* Text segment
Note that, to prove the functional correctness of insert, we should also prove the theorems below, but we skip this part for now.

          forall (A : Type) (k : key) (d a : A) (t : tree A),
                                   BST t -> lookup d k (insert k a t) = a.

          forall (A : Type) (k k': key) (d a : A) (t : tree A),
                                   BST t -> k <> k' -> bound k' t = true -> 
                                   lookup d k' (insert k a t) = lookup d k' t.

Let us now turn to the function lookup and prove some of its properties.

Theorem lookup_empty : forall (A : Type) (d : A) (k : key),
    lookup d k empty_tree = d.
Proof.
  auto.
Qed.

Theorem lookup_insert_eq : forall (A : Type) (t : tree A) (d : A) (k : key) (a : A),
    lookup d k (insert k a t) = a.
Proof.
  induction t; intros; simpl.
  - destruct (k <?? k); destruct (k >?? k); try lia; auto.    
  - destruct (k0 <?? k); destruct (k0 >?? k); simpl; try lia; auto.
    + destruct (k0 <?? k); destruct (k0 >?? k); try lia; auto.
    + destruct (k0 <?? k); destruct (k0 >?? k); try lia; auto.
    + destruct (k0 <?? k0); destruct (k0 >?? k0); try lia; auto.
Qed.

The basic method of this proof is to repeteadly destruct the guard of the “if” in sight, followed by use of lia and auto tatics. We can automate that, by defining a new tatics that implements the strategy.

Ltac destruct_guard :=
  match goal with
  | |- context [ if ?X == ?Y then _ else _ ] => destruct (X == Y)
  | |- context [ if ?X <=?? ?Y then _ else _ ] => destruct (X <=?? Y)
  | |- context [ if ?X <?? ?Y then _ else _ ] => destruct (X <?? Y)
  | |- context [ if ?X >=?? ?Y then _ else _ ] => destruct (X >=?? Y)
  | |- context [ if ?X >?? ?Y then _ else _ ] => destruct (X >?? Y)
  end.

Ltac dall :=
  repeat (simpl; destruct_guard; try lia; auto).

Exercise: Prove the following theorems using the tactic defined above.

Theorem lookup_insert_eq' :
  forall (A : Type) (t : tree A) (d : A) (k : key) (a : A),
      lookup d k (insert k a t) = a.


Theorem lookup_insert_neq :
  forall (A : Type) (t : tree A) (d : A) (k k' : key) (a : A),
      k <> k' -> lookup d k' (insert k a t) = lookup d k' t.

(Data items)
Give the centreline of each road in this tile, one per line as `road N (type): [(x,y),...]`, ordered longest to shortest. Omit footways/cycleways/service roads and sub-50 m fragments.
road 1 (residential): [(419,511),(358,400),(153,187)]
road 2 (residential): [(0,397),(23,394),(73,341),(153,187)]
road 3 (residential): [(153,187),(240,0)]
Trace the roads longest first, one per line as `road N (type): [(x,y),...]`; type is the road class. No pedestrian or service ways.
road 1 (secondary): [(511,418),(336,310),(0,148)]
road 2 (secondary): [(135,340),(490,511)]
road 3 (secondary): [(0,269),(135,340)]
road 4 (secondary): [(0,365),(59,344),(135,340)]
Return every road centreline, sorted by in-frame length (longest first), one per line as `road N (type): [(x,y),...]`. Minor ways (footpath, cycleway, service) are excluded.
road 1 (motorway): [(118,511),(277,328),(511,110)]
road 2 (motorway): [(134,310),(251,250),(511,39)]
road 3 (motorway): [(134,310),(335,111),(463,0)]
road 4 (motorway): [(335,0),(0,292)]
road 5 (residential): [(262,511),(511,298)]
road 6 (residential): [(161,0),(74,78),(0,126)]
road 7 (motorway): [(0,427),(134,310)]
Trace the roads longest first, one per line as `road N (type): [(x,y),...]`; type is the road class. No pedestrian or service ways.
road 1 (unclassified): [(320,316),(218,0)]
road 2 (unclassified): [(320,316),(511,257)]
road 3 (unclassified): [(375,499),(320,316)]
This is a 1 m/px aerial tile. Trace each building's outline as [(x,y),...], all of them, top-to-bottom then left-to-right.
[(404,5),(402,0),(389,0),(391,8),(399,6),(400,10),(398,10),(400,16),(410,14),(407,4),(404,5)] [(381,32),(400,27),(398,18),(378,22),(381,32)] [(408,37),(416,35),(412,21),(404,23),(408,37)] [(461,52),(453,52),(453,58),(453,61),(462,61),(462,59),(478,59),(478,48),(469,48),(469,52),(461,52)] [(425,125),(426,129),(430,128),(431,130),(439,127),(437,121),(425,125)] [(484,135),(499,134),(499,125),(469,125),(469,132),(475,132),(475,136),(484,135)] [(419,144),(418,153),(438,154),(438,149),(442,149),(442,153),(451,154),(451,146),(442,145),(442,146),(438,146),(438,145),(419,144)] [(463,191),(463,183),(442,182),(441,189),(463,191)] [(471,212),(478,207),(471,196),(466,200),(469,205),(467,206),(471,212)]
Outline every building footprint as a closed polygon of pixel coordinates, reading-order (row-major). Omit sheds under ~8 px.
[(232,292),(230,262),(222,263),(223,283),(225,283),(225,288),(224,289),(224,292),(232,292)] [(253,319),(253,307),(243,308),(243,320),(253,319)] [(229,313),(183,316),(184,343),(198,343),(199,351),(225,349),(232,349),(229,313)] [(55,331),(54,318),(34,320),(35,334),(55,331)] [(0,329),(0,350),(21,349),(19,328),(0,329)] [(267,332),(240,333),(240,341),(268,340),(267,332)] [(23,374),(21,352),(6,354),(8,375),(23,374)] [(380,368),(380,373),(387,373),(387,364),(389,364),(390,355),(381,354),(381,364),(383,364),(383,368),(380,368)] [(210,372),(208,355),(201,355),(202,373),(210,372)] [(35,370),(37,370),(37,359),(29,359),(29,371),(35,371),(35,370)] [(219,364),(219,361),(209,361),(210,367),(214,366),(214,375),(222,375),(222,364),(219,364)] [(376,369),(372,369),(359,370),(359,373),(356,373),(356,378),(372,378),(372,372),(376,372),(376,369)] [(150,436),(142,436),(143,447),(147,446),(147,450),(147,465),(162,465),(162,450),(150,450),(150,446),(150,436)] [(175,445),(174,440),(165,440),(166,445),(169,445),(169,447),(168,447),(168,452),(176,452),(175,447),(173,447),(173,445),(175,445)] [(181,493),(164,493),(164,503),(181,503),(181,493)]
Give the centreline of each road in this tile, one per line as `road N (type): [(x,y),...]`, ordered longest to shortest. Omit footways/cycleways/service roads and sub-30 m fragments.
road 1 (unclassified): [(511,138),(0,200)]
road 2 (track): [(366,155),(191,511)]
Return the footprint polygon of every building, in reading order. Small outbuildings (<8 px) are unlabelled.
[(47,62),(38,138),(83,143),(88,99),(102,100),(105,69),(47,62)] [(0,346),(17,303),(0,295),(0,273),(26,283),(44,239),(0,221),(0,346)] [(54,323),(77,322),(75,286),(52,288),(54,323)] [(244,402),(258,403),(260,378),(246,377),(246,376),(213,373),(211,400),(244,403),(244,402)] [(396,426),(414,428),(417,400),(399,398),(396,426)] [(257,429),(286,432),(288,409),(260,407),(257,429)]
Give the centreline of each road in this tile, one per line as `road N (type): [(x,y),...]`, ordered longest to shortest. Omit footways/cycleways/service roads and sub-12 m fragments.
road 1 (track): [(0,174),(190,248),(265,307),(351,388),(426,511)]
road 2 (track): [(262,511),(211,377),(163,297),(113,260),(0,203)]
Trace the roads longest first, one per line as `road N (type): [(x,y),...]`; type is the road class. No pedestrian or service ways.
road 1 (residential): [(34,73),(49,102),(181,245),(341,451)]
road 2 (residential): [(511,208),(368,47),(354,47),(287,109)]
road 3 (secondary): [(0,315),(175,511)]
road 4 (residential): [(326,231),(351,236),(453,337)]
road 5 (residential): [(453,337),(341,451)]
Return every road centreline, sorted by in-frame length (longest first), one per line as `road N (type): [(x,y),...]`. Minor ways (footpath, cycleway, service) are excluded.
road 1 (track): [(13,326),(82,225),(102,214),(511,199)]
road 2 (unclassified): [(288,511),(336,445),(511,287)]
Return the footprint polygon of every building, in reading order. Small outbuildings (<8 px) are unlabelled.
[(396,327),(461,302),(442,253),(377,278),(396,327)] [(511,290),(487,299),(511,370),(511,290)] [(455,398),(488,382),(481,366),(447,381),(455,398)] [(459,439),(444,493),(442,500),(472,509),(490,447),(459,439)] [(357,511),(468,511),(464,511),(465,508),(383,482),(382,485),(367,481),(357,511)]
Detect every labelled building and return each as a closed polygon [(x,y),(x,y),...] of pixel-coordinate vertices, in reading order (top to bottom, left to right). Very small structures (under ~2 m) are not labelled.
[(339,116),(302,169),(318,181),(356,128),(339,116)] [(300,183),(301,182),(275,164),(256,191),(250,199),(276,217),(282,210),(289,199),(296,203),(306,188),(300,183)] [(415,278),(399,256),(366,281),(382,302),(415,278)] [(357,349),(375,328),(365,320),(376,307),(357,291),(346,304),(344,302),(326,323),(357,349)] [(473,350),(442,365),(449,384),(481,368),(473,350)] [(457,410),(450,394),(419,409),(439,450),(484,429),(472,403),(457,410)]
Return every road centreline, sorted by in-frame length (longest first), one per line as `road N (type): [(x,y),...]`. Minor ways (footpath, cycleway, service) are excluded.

* Work to do
[a] For the Coq tutorial passage above, decide whether each statement matches it: (i) the passage proves the two theorems about insert listed at its start; (ii) the tactic dall repeats simpl, destruct_guard, try lia and auto; (iii) lookup_empty is proved with auto alone. Give yes or no for each, with the deciding words from the passage quoted exactly.
[b] List every name that follows the keyword "Theorem" in the Coq tutorial passage.
[c] Extend the Coq tutorial passage, picking up right after its final theorem statement.

* Exercise answers
[a]
(i) No: "but we skip this part for now."
(ii) Yes: "repeat (simpl; destruct_guard; try lia; auto)."
(iii) Yes: "auto."

[b] lookup_empty, lookup_insert_eq, lookup_insert_eq', lookup_insert_neq

[c]
Properties of the Inorder Traversal

We want to prove that the result of the inorder traversal of a BST is a list of keys sorted in increasing order.

Fixpoint inorderKeys {A : Type} (t : tree A) : list key :=
  match t with
  | Empty => []
  | Node l k a r => inorderKeys l ++ [k] ++ inorderKeys r
  end.

Recall the definition of the Sorted predicate over lists of integers.

Inductive Sorted : list Z -> Prop := 
  | sorted0 : Sorted nil 
  | sorted1 : forall z:Z, Sorted (z :: nil) 
  | sorted2 : forall (z1 z2:Z) (l:list Z), 
        z1 <= z2 -> Sorted (z2 :: l) -> Sorted (z1 :: z2 :: l).

Our goal is to prove the following theorem:

           forall (A : Type) (t : tree A),  BST t -> Sorted (inorderKeys t)

The proof of this theorem proceed by induction on the evidence that t is a BST.

Theorem sorted_inorderKeys : forall (A : Type) (t : tree A), 
                               BST t -> Sorted (inorderKeys t).
Proof.
  intros. induction H.
  - simpl. constructor.
  - simpl.

We arrive to the following proof state:

A : Type
l : tree A
x : Z
v : A
r : tree A
H : ForallBT (fun (y : key) (_ : A) => y < x) l
H0 : ForallBT (fun (y : key) (_ : A) => y > x) r
H1 : BST l
H2 : BST r
IHBST1 : Sorted (inorderKeys l)
IHBST2 : Sorted (inorderKeys r)
============================
Sorted (inorderKeys l ++ x :: inorderKeys r)

So, we need to prove that inserting an intermediate value between two lists maintains sortedness.

The following lemma will be very helpful:

Lemma sorted_app : forall l1 l2 x,   Sorted l1 -> Sorted l2 ->
                                     Forall (fun n => n <= x) l1 -> 
                                     Forall (fun n => n >= x) l2 ->
                                     Sorted (l1 ++ x :: l2).

Note that the predicate Forall is defined in the List library.

Print Forall.
(*
Inductive Forall (A : Type) (P : A -> Prop) : list A -> Prop :=
    Forall_nil : Forall P []
  | Forall_cons : forall (x : A) (l : list A), P x -> Forall P l -> Forall P (x :: l).
*)

The following property, proved in the List library, will be useful in what follows.

Check Forall_app.
(*
Forall_app
     : forall (A : Type) (P : A -> Prop) (l1 l2 : list A),
       Forall P (l1 ++ l2) <-> Forall P l1 /\ Forall P l2
*)

Some auxiliary lemmas

To prove the lemma sorted_app, several auxiliary results will be useful. We present some of them here; others may be introduced as the proof progresses.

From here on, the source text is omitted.